The last two aggregation factors additionally take into consideration the average length of rules from the \(d\) class. In this case, the smaller the average length is, the better the set of rules. These factors differ on the weights of components:

$$ \begin{aligned} aggr_{5} (d) =\, & 0.6\,\max (\{ qual(R):x| = R\;{\text{and}}\;class(R) = d\} ) \\ & + 0.2{\text{avg}}(\{ 1 - length(R):x| = R\;{\text{and}}\;class(R) = d\} ) \\ & + 0.2\frac{{card(\{ R:x| = R\;{\text{and}}\;class(R) = d\} )}}{{card(\{ R:x| = R\} )}}, \\ \end{aligned} $$
$$ \begin{aligned} aggr_{6} (d) = \,& 0.4\,\max (\{ qual(R):x| = R\;{\text{and}}\;class(R) = d\} ) \\ & + 0.4{\text{avg}}(\{ 1 - length(R):x| = R\;{\text{and}}\;class(R) = d\} ) \\ & + 0.2\frac{{card(\{ R:x| = R\;{\text{and}}\;class(R) = d\} )}}{{card(\{ R:x| = R\} )}}. \\ \end{aligned} $$

In formulas of aggregation factors, \(max\) denotes the maximum value, \(avg\) denotes the arithmetic average value, and \(class(R)\) denotes the class indicated by the rule \(R\). To calculate the quality factor of a rule, we can use either the total support factor or the class support factor.

If a given aggregation factor \(aggr(d)\) is calculated for each class \(d\) to which cases can be classified, then weighted maximum value is determined:

$$\begin{aligned} \max (\{w_1aggr(d_1), w_2aggr(d_2), \ldots , w_maggr(d_m)\}), \end{aligned}$$

where \(m\) is a number of all possible classes and weights (\(w_1\), \(w_2, \ldots , w_m\)) can be set by the user between 0 and 1, for each class separately (see Fig. 4).

Fig. 4
figure 4

Selection of aggregation factors in the Copernicus system

The main differential diagnosis for a given case \(x\) is set as \(d_m\) if \(w_maggr(d_m)\) is the maximum value and \(w_maggr(d_m)>0.67\). The supplementary differential diagnosis for a given case \(x\) is set as \(d_s\) if \(w_saggr(d_s)\) is the next maximum value and \(w_saggr(d_s)>0.33\).

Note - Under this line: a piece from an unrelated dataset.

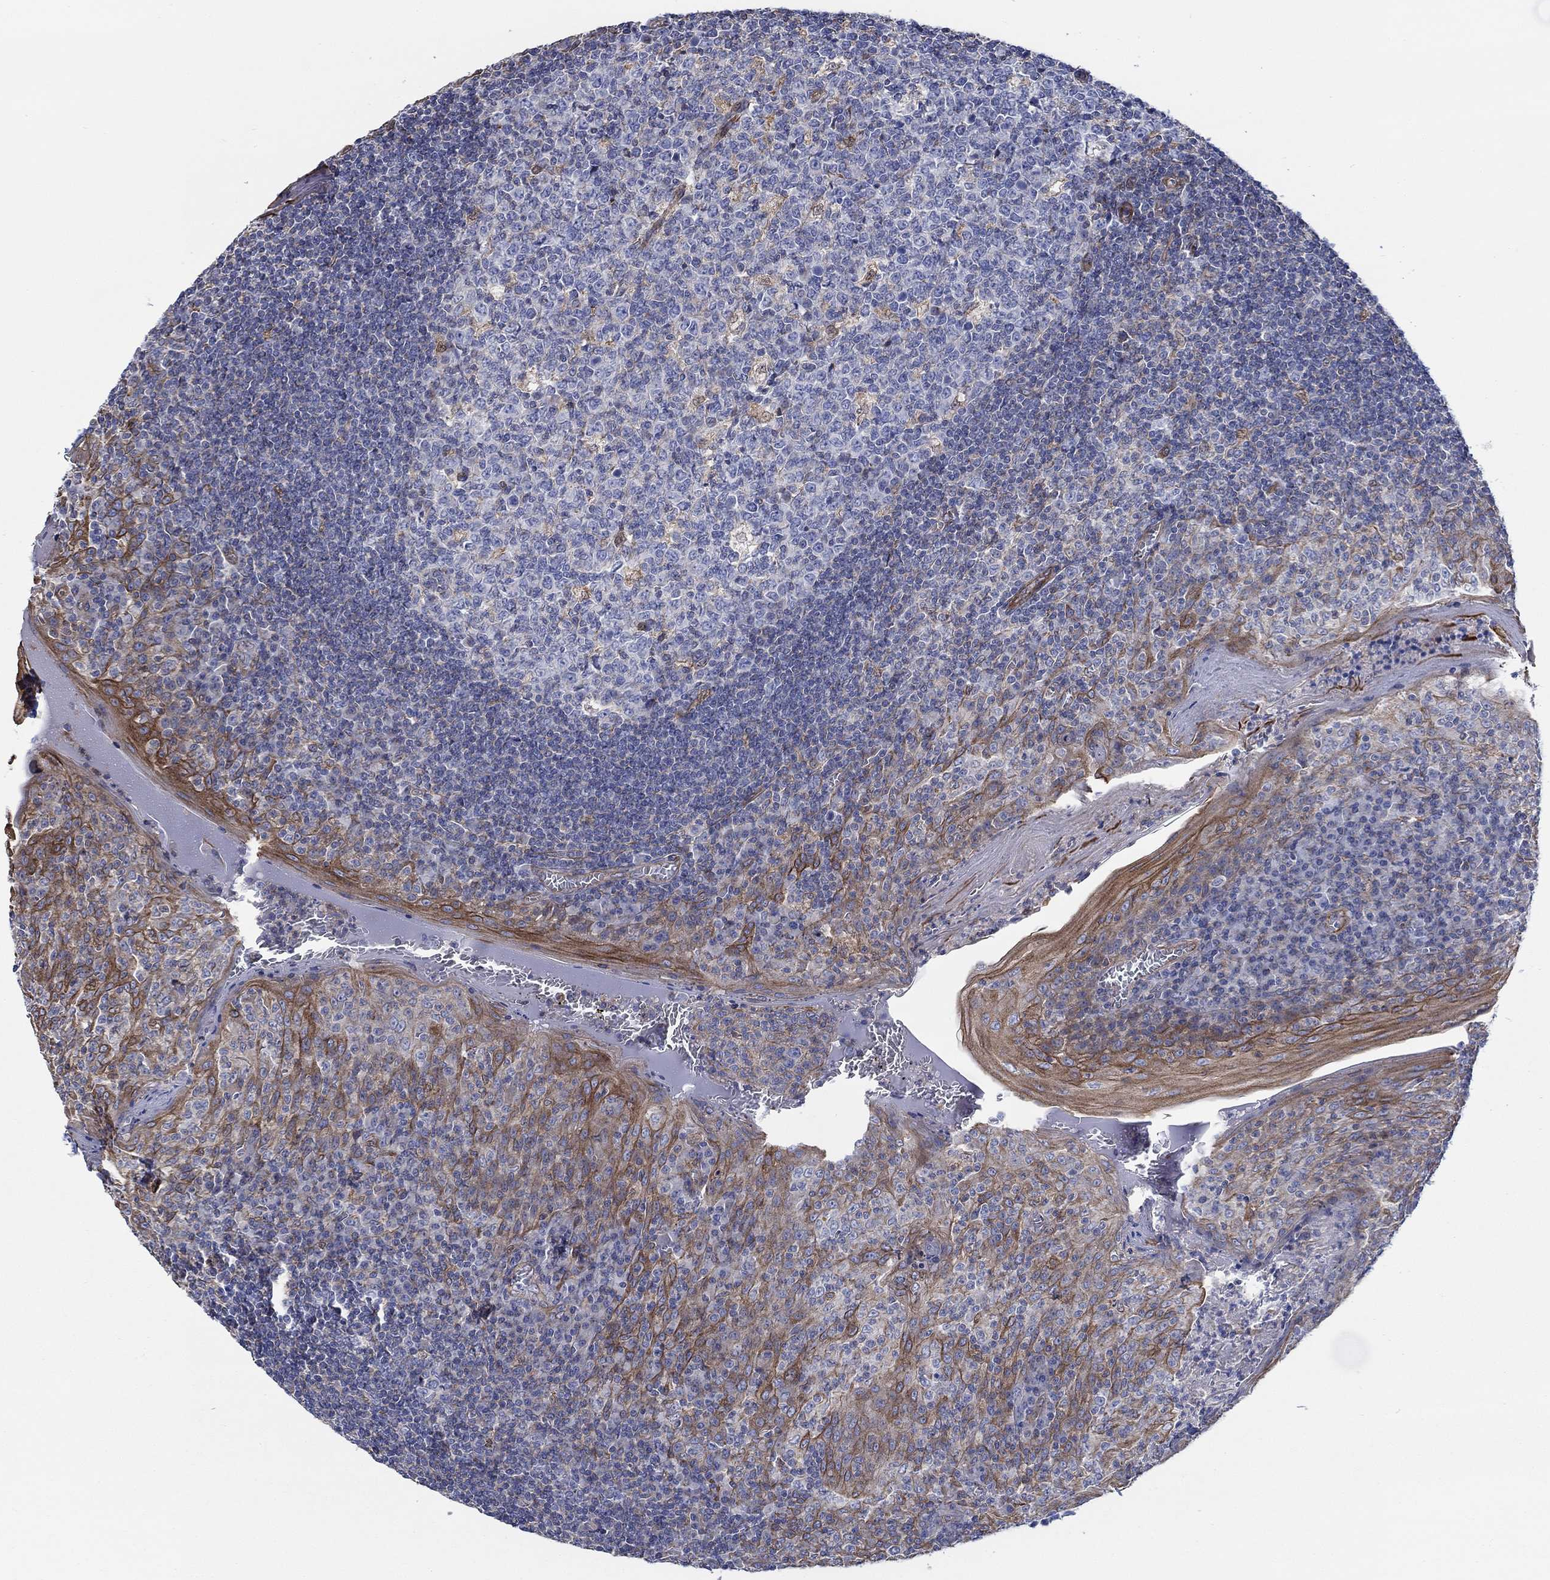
{"staining": {"intensity": "negative", "quantity": "none", "location": "none"}, "tissue": "tonsil", "cell_type": "Germinal center cells", "image_type": "normal", "snomed": [{"axis": "morphology", "description": "Normal tissue, NOS"}, {"axis": "topography", "description": "Tonsil"}], "caption": "An immunohistochemistry (IHC) image of unremarkable tonsil is shown. There is no staining in germinal center cells of tonsil.", "gene": "FMN1", "patient": {"sex": "female", "age": 13}}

Classification results for each case are visualized in the form of the so-called classification star (see Fig. 5) or in the form of the so-called classification column chart (see Fig. 6).

Fig. 5
figure 5

An exemplary classification star in the Copernicus system

Fig. 6
figure 6

An exemplary classification column chart in the Copernicus system

Table 3 A quality of classification of cases for described aggregation factors

Aggregation factors have been validated by experiments carried out on a data set with over 1,000 MMPI profiles of women. The quality of classification of cases for described aggregation factors is shown in Table 3. This quality is calculated as a ratio of a number of cases for which a class assigned by a diagnostician is the same as a class indicated by the classification system to a number of all cases.

4 Conclusions

In this chapter, we have described the Copernicus system—for computer-aided diagnosis of mental disorders based on personality inventories. The main attention has been focused on rule-based classification. This part of the tool has been presented more precisely. Our main goal of research is to deliver to diagnosticians and clinicians an integrated tool supporting the comprehensive diagnosis of patients. The Copernicus system is flexible and it can also be diversified into supporting differential diagnosis of profiles of patients examined by means of other professional multidimensional personality inventories.